Dara Singh passed away on July 12

I felt a profound sense of loss. Not just the loss of a larger-than-life actor, but the loss of an era that represented innocent times — when good vanquished evil, when men fought with bare fists and not bazookas, and when truth always prevailed. In the days when I stuck film pictures in a scrap book, Singh was an amalgamation of Tarzan, Phantom and Mandrake. I saw the Dara-Singh-Prithviraj Kapoor silver-jubilee hit Lootera three times at Mumbai’s Super cinema. And each time, returned home with my childhood fantasies of becoming invincible fanned even further. A rare colour film of Singh’s, Lootera was one of the early successes of Laxmikant Pyarelal (‘Kisiko pata na chale raaz ka, ki hai aaj vaada mulaqaat ka’ can be still heard on the airwaves). Aside: Producer Rajkumar Kohli went on to helm hits with A-listers in the ’70s while the film’s heroine, Nishi, became Mrs Kohli.

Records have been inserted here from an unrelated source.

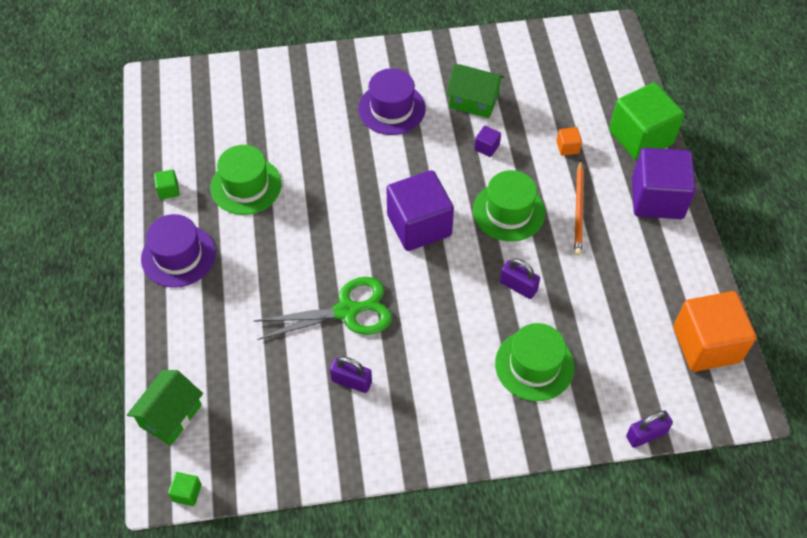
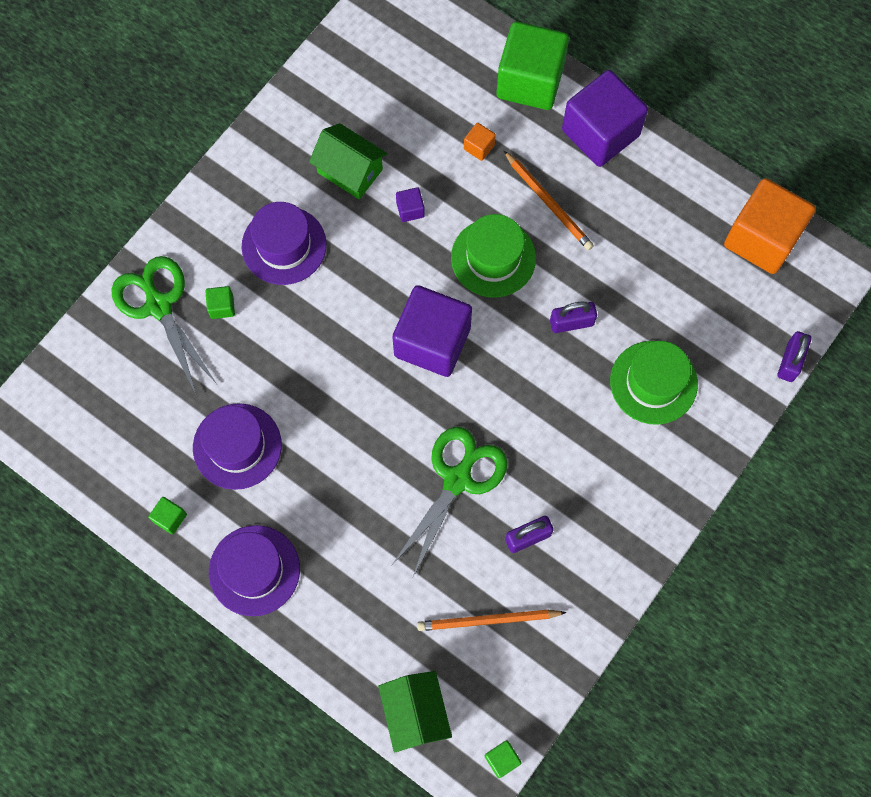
camera: 45 degrees left, 15 degrees up
(246, 186) = (237, 446): green hat -> purple hat
(272, 405) = (488, 620): none -> orange pencil
(289, 84) = (159, 306): none -> green scissors
(321, 111) = (222, 307): none -> green cube
(473, 101) = (350, 171): green house -> green house turned 60 degrees clockwise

But I liked Singh better when he was paired with Mumtaz. He was reserved; she was full of joie de vivre. The contrast worked well. From 1963 to 1968, they co-starred in a dozen stunt films and costume dramas.

A Dara Singh film was a thrill-a-minute, not-to-be-missed experience. I have happily ventured into cinema halls such as Taj (to see Wattan Se Door), Royal, Paradise and Diana. His audience was almost entirely male — the hoots and whistles when he beat the baddies to pulp gave me an adrenalin rush. Like the audience, I would revel in the sword fights, the horses leaping from one cliff to another, and the hero and villain duelling on splintered bridges while the damsel-in-distress hung by a slender thread of rope and hope.

The much-married Dara Singh (he was already married when he started playing the hero with 1962’s King Kong) worked with a bevy of beauties — Kum Kum, Mumtaz, Helen. However, while he held his rivals in a vice-like grip at those amazing wrestling bouts I watched from the first row at Vallabhbhai Patel Stadium, he held his heroines like fragile china. His goofy smile and awkward embraces, surprisingly, contributed to his hulk-with-a heart appeal.

In the ’70s, Mumtaz moved into Rajesh Khanna’s orbit, while Dara Singh ungrudgingly segued to character roles with Lalkar. He grappled with a boa constrictor and a new avatar. Rajesh Khanna and Amitabh Bachchan were the new superstars but ever-the-loyalist, I kept tabs on Dara Singh’s see-sawing career. From his many roles, those that I remember are Mera Naam Joker (the circus ringmaster), Anand (the pehalwan whose strongest muscle was his heart), Karma (Anil-Jackie’s trainer in the art of combat) and Jab We Met (the patriarch). But the films that endeared Dara Singh to Dharmendra, Naseeruddin Shah, me and many more, are the piquantly named, shoe-string-budgeted, black- and-white films like Hercules, Hum Sab Ustaad Hain, Samson, Faulad and Aaya Toofan with a soundtrack abounding in ‘dishum dishum,’ comedian Maruti as a sidekick and a pretty femme fatale to add grist to the mill.

The not-so-nice aspect about growing old is that you realise everything — including your childhood hero — has a finite life. But memories remain invincible.